[PASSAGE]:
■ ■ ■ ■ ■

The value of cos 35 degrees is approximately $0.8192$ (positive, since $35°$ is in Quadrant I).
Quick Answer:
Result: $\cos 35° \approx 0.8192$
Decimal (more precise): $0.8191520$
In radians: $\cos\left(\dfrac{7\pi}{36}\right) \approx 0.8192$
Exact form: none in simple radicals — $35°$ is not a standard angle
Methods shown: unit circle x-coordinate · reference angle · calculator (degree mode)
Cosine Reference Table Near 35 Degrees
Thirty-five degrees is a non-standard angle, so its cosine is a decimal, not a clean radical. The standard angles around it are exact, while $35°$ is read off a calculator or the unit circle — here is the neighbourhood in degrees and radians.
Angle (degrees) | Angle (radians) | $\cos\theta$ | Exact form? |
|---|---|---|---|
$0°$ | $0$ | $1.0000$ | yes ($1$) |
$30°$ | $\dfrac{\pi}{6}$ | $0.8660$ | yes ($\frac{\sqrt{3}}{2}$) |
$35°$ | $\dfrac{7\pi}{36}$ | $0.8192$ | no |
$45°$ | $\dfrac{\pi}{4}$ | $0.7071$ | yes ($\frac{\sqrt{2}}{2}$) |
$60°$ | $\dfrac{\pi}{3}$ | $0.5000$ | yes ($\frac{1}{2}$) |
$90°$ | $\dfrac{\pi}{2}$ | $0.0000$ | yes ($0$) |
Cos 35° lands between cos 30° and cos 45°, because $35°$ sits between those two angles and cosine slides downward as the angle opens. That bracketing — between $0.866$ and $0.707$ — is the fast sanity check on the $0.8192$ value.
Where Cos 35 Degrees Shows Up
A 35° angle is the steeper end of common roof pitches, and the horizontal reach of a rafter cut at that pitch scales with $\cos 35°$. The same value sets the geometry of an escalator, which typically runs at $30°$ to $35°$ from horizontal, so the floor distance it covers is its length times roughly $\cos 35°$.
In ballistics and sports, a projectile launched at $35°$ has a horizontal-velocity component equal to its speed times $\cos 35°$, the same trigonometric ratio that governs any launch-angle problem. That value is the $x$-coordinate of the $35°$ point on the unit circle.
What Cos 35 Degrees Means
Cosine is one of the three core trigonometric functions. In a right triangle, the cosine of an angle is the side adjacent to it divided by the hypotenuse, so $\cos 35°$ is the fraction of the hypotenuse taken up by the adjacent side in a right triangle with a $35°$ angle.

■ ■ ■ ■ ■

[EXCERPTED RECORDS]:
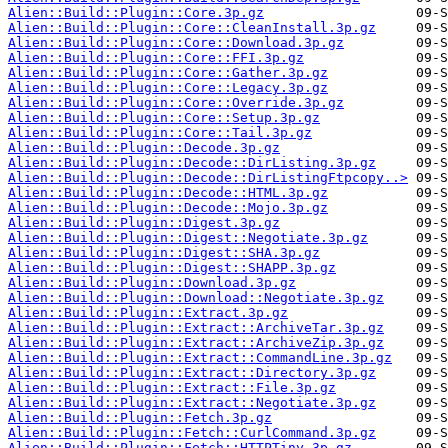
Alien::Build::Plugin::Core.3p.gz
Alien::Build::Plugin::Core::CleanInstall.3p.gz
Alien::Build::Plugin::Core::Download.3p.gz
Alien::Build::Plugin::Core::FFI.3p.gz
Alien::Build::Plugin::Core::Gather.3p.gz
Alien::Build::Plugin::Core::Legacy.3p.gz
Alien::Build::Plugin::Core::Override.3p.gz
Alien::Build::Plugin::Core::Setup.3p.gz
Alien::Build::Plugin::Core::Tail.3p.gz
Alien::Build::Plugin::Decode.3p.gz
Alien::Build::Plugin::Decode::DirListing.3p.gz
Alien::Build::Plugin::Decode::DirListingFtpcopy..>
Alien::Build::Plugin::Decode::HTML.3p.gz
Alien::Build::Plugin::Decode::Mojo.3p.gz
Alien::Build::Plugin::Digest.3p.gz
Alien::Build::Plugin::Digest::Negotiate.3p.gz
Alien::Build::Plugin::Digest::SHA.3p.gz
Alien::Build::Plugin::Digest::SHAPP.3p.gz
Alien::Build::Plugin::Download.3p.gz
Alien::Build::Plugin::Download::Negotiate.3p.gz
Alien::Build::Plugin::Extract.3p.gz
Alien::Build::Plugin::Extract::ArchiveTar.3p.gz
Alien::Build::Plugin::Extract::ArchiveZip.3p.gz
Alien::Build::Plugin::Extract::CommandLine.3p.gz
Alien::Build::Plugin::Extract::Directory.3p.gz
Alien::Build::Plugin::Extract::File.3p.gz
Alien::Build::Plugin::Extract::Negotiate.3p.gz
Alien::Build::Plugin::Fetch.3p.gz
Alien::Build::Plugin::Fetch::CurlCommand.3p.gz
Alien::Build::Plugin::Fetch::HTTPTiny.3p.gz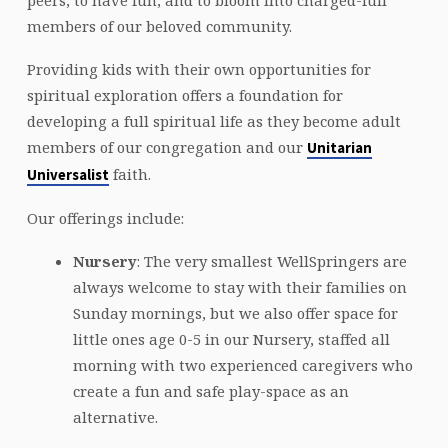
peers, to have fun, and to bloom into charged-full
members of our beloved community.
Providing kids with their own opportunities for
spiritual exploration offers a foundation for
developing a full spiritual life as they become adult
members of our congregation and our
Unitarian
faith.
Universalist
Our offerings include:
Nursery
: The very smallest WellSpringers are
always welcome to stay with their families on
Sunday mornings, but we also offer space for
little ones age 0-5 in our Nursery, staffed all
morning with two experienced caregivers who
create a fun and safe play-space as an
alternative.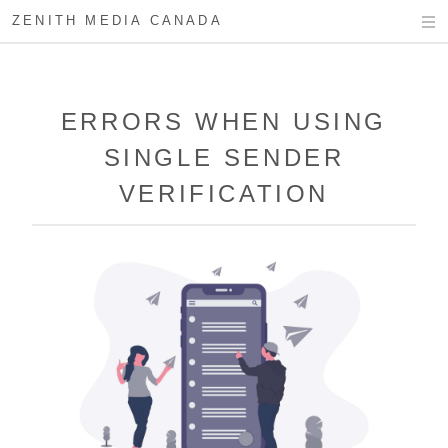
ZENITH MEDIA CANADA
ERRORS WHEN USING
SINGLE SENDER
VERIFICATION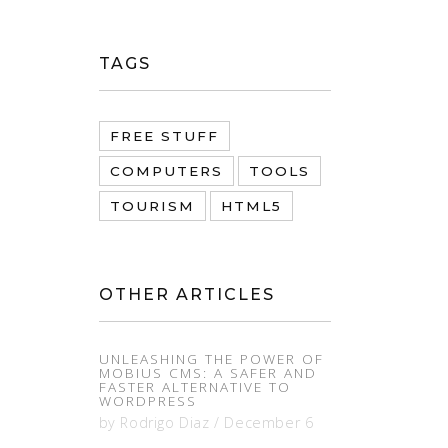
TAGS
FREE STUFF
COMPUTERS
TOOLS
TOURISM
HTML5
OTHER ARTICLES
UNLEASHING THE POWER OF
MOBIUS CMS: A SAFER AND
FASTER ALTERNATIVE TO
WORDPRESS
by
Rodrigo Diaz
/
December 6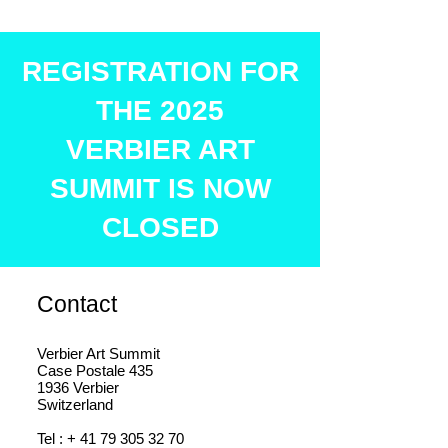
REGISTRATION FOR
THE 2025
VERBIER ART
SUMMIT IS NOW
CLOSED
Contact
Verbier Art Summit
Case Postale 435
1936 Verbier
Switzerland
Tel : +
41 79 305 32 70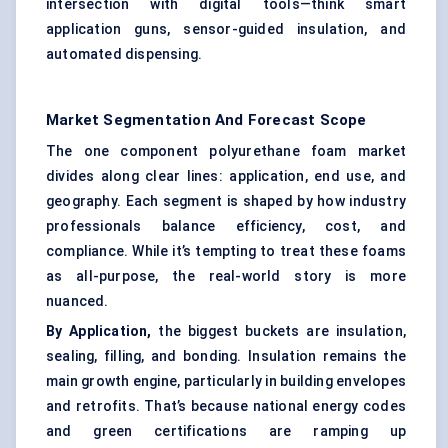
intersection with digital tools—think smart
application guns, sensor-guided insulation, and
automated dispensing.
Market Segmentation And Forecast Scope
The one component polyurethane foam market
divides along clear lines: application, end use, and
geography. Each segment is shaped by how industry
professionals balance efficiency, cost, and
compliance. While it’s tempting to treat these foams
as all-purpose, the real-world story is more
nuanced.
By Application,
the biggest buckets are insulation,
sealing, filling, and bonding. Insulation remains the
main growth engine, particularly in building envelopes
and retrofits. That’s because national energy codes
and green certifications are ramping up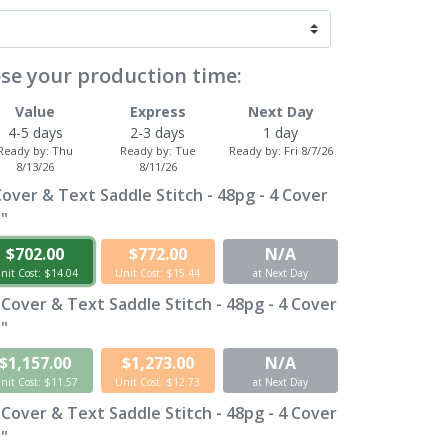
se your production time:
Value
Express
Next Day
4-5 days
2-3 days
1 day
Ready by:
Thu
Ready by:
Tue
Ready by:
Fri 8/7/26
8/13/26
8/11/26
Cover & Text Saddle Stitch - 48pg - 4 Cover
1"
$702.00
$772.00
N/A
nit Cost: $14.04
Unit Cost: $15.44
at Next Day
 Cover & Text Saddle Stitch - 48pg - 4 Cover
1"
$1,157.00
$1,273.00
N/A
nit Cost: $11.57
Unit Cost: $12.73
at Next Day
 Cover & Text Saddle Stitch - 48pg - 4 Cover
1"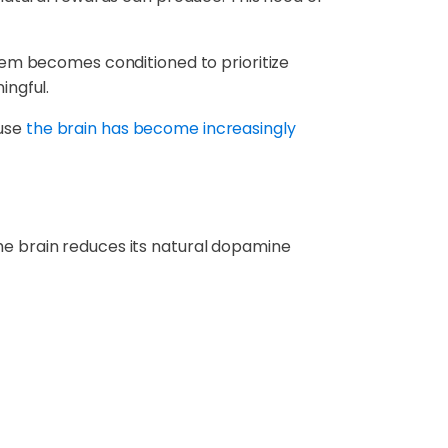
tem becomes conditioned to prioritize
ingful.
ause
the brain has become increasingly
e brain reduces its natural dopamine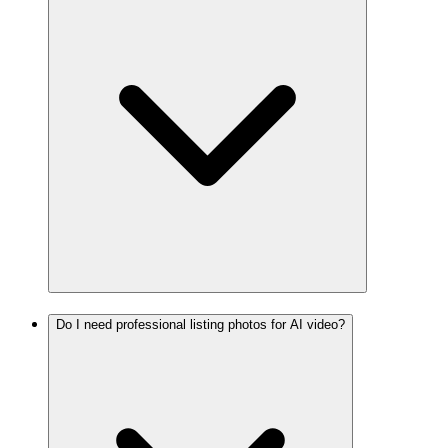
Do I need professional listing photos for AI video?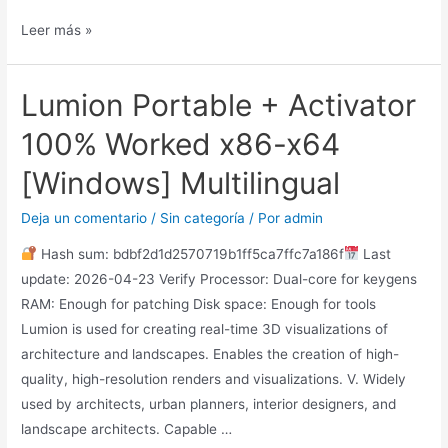
Leer más »
Lumion Portable + Activator
100% Worked x86-x64
[Windows] Multilingual
Deja un comentario
/
Sin categoría
/ Por
admin
Hash sum: bdbf2d1d2570719b1ff5ca7ffc7a186f
Last
update: 2026-04-23 Verify Processor: Dual-core for keygens
RAM: Enough for patching Disk space: Enough for tools
Lumion is used for creating real-time 3D visualizations of
architecture and landscapes. Enables the creation of high-
quality, high-resolution renders and visualizations. V. Widely
used by architects, urban planners, interior designers, and
landscape architects. Capable …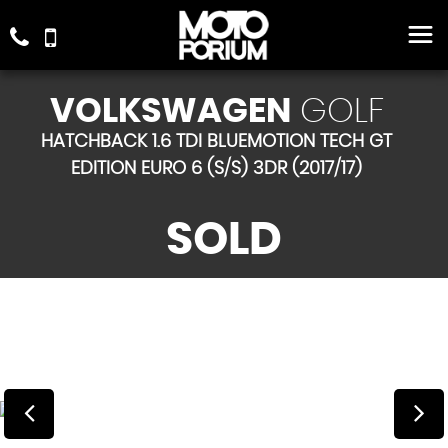
VOLKSWAGEN
GOLF
HATCHBACK 1.6 TDI BLUEMOTION TECH GT
EDITION EURO 6 (S/S) 3DR (2017/17)
SOLD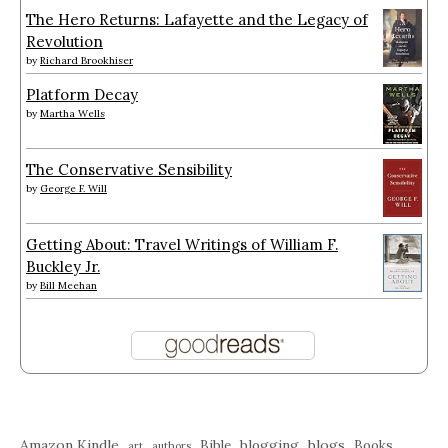
The Hero Returns: Lafayette and the Legacy of
Revolution
by
Richard Brookhiser
Platform Decay
by
Martha Wells
The Conservative Sensibility
by
George F. Will
Getting About: Travel Writings of William F.
Buckley Jr.
by
Bill Meehan
Amazon Kindle
blogging
blogs
Bible
Books
art
authors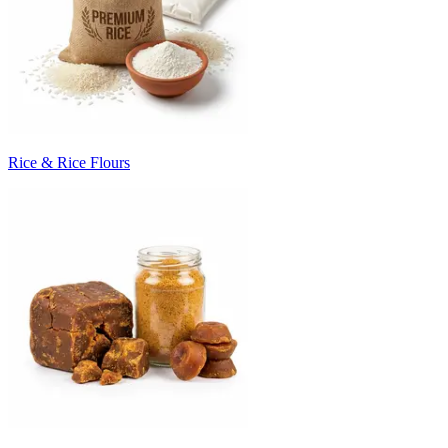
Rice & Rice Flours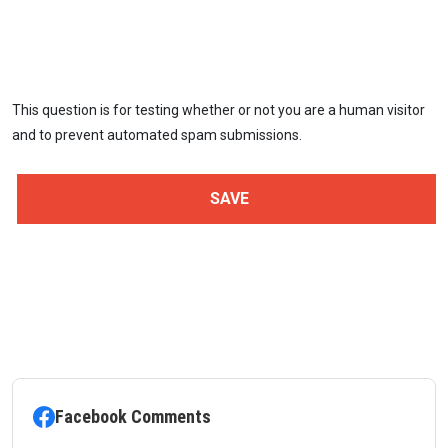
This question is for testing whether or not you are a human visitor
and to prevent automated spam submissions.
Facebook Comments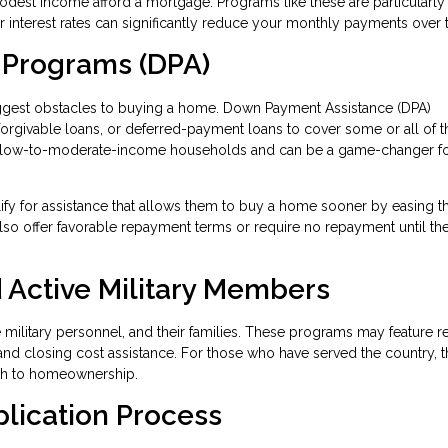
modest income afford a mortgage. Programs like these are particularly
wer interest rates can significantly reduce your monthly payments over 
 Programs (DPA)
iggest obstacles to buying a home. Down Payment Assistance (DPA)
 forgivable loans, or deferred-payment loans to cover some or all of t
 low-to-moderate-income households and can be a game-changer fo
lify for assistance that allows them to buy a home sooner by easing t
so offer favorable repayment terms or require no repayment until t
 Active Military Members
ve military personnel, and their families. These programs may feature 
and closing cost assistance. For those who have served the country, 
ath to homeownership.
plication Process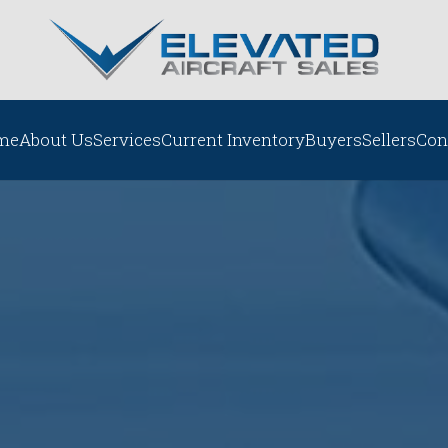
me
About Us
Services
Current Inventory
Buyers
Sellers
Con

■ ■ ■ ■ ■

[EXERCISE INSTRUCTIONS]:
1. Answer these questions about the cos 35° passage:
(a) What is the more precise decimal value it gives for cos 35°?
(b) Between which two cosine values does it say cos 35° is bracketed as a sanity check?
(c) What range of angles from horizontal does it say an escalator typically runs at?
2. Rewrite the cos 35° passage between "Where Cos 35" and "roughly $\cos 35°$.", inclusive, with "rafter" replaced by "roof beam".
3. Extend the cos 35° passage, picking up after its last sentence.
Nothing in the data is needed for this.

[PER-TASK OUTPUTS]:
1.
(a) 0.8191520
(b) Between 0.866 and 0.707
(c) 30° to 35°

2.
Where Cos 35 Degrees Shows Up
A 35° angle is the steeper end of common roof pitches, and the horizontal reach of a roof beam cut at that pitch scales with $\cos 35°$. The same value sets the geometry of an escalator, which typically runs at $30°$ to $35°$ from horizontal, so the floor distance it covers is its length times roughly $\cos 35°$.

3.
On the unit circle — a circle of radius $1$ centred at the origin — cosine is the $x$-coordinate of the point where the angle's radius meets the circle. At $35°$ that point is approximately $(0.8192, 0.5736)$, and because $35°$ is in Quadrant I both coordinates are positive, so $\cos 35° \approx 0.8192$.
How Do You Find the Value of Cos 35 Degrees?
Like $25°$, the angle $35°$ has no neat closed form, so the working answer is a decimal. Three routes reach it.
Method 1: Reference angle and quadrant
Since $35°$ is acute and in Quadrant I, it is its own reference angle, and cosine is positive there:
$$\cos 35° = +0.8192$$
The reference-angle step only changes the answer for angles past $90°$; for $35°$ it confirms the positive sign.
Method 2: Unit circle / calculator
Set the calculator to degree mode and enter $\cos(35)$:
$$\cos 35° = 0.8191520\ldots$$
This is the $x$-coordinate of the unit-circle point at $35°$.
Method 3: Estimate from neighbouring identities
You can bracket the value without a table: because $35°$ lies between $30°$ and $45°$, its cosine lies between $\cos 45° \approx 0.707$ and $\cos 30° \approx 0.866$, so $\cos 35°$ must sit in that band — and $0.8192$ fits. For a sharper estimate, $\cos 35° = \sqrt{1 - \sin^2 35°}$ recovers the value once $\sin 35° \approx 0.5736$ is known.
Examples of Cos 35 Degrees
Example 1
Evaluate $20\cos 35°$, rounded to two decimals.
$$20 \times 0.8192 = 16.384 \approx 16.38$$
Example 2
An escalator $30$ m long runs at $35°$ from the horizontal. Find the horizontal floor distance it covers.
Wrong attempt. A student multiplies by $\sin 35° \approx 0.5736$, getting $30 \times 0.5736 = 17.21$ m.
That gives the vertical rise, not the horizontal run — a $35°$ escalator is still fairly shallow, so the floor distance should exceed the height, not fall below it.
Correct. Horizontal distance is the adjacent side, so it uses cosine:
$$30 \times \cos 35° = 30 \times 0.8192 = 24.58 \text{ m}$$
Example 3
Find $\cos 35°$ given $\sin 35° \approx 0.5736$, using the Pythagorean identity.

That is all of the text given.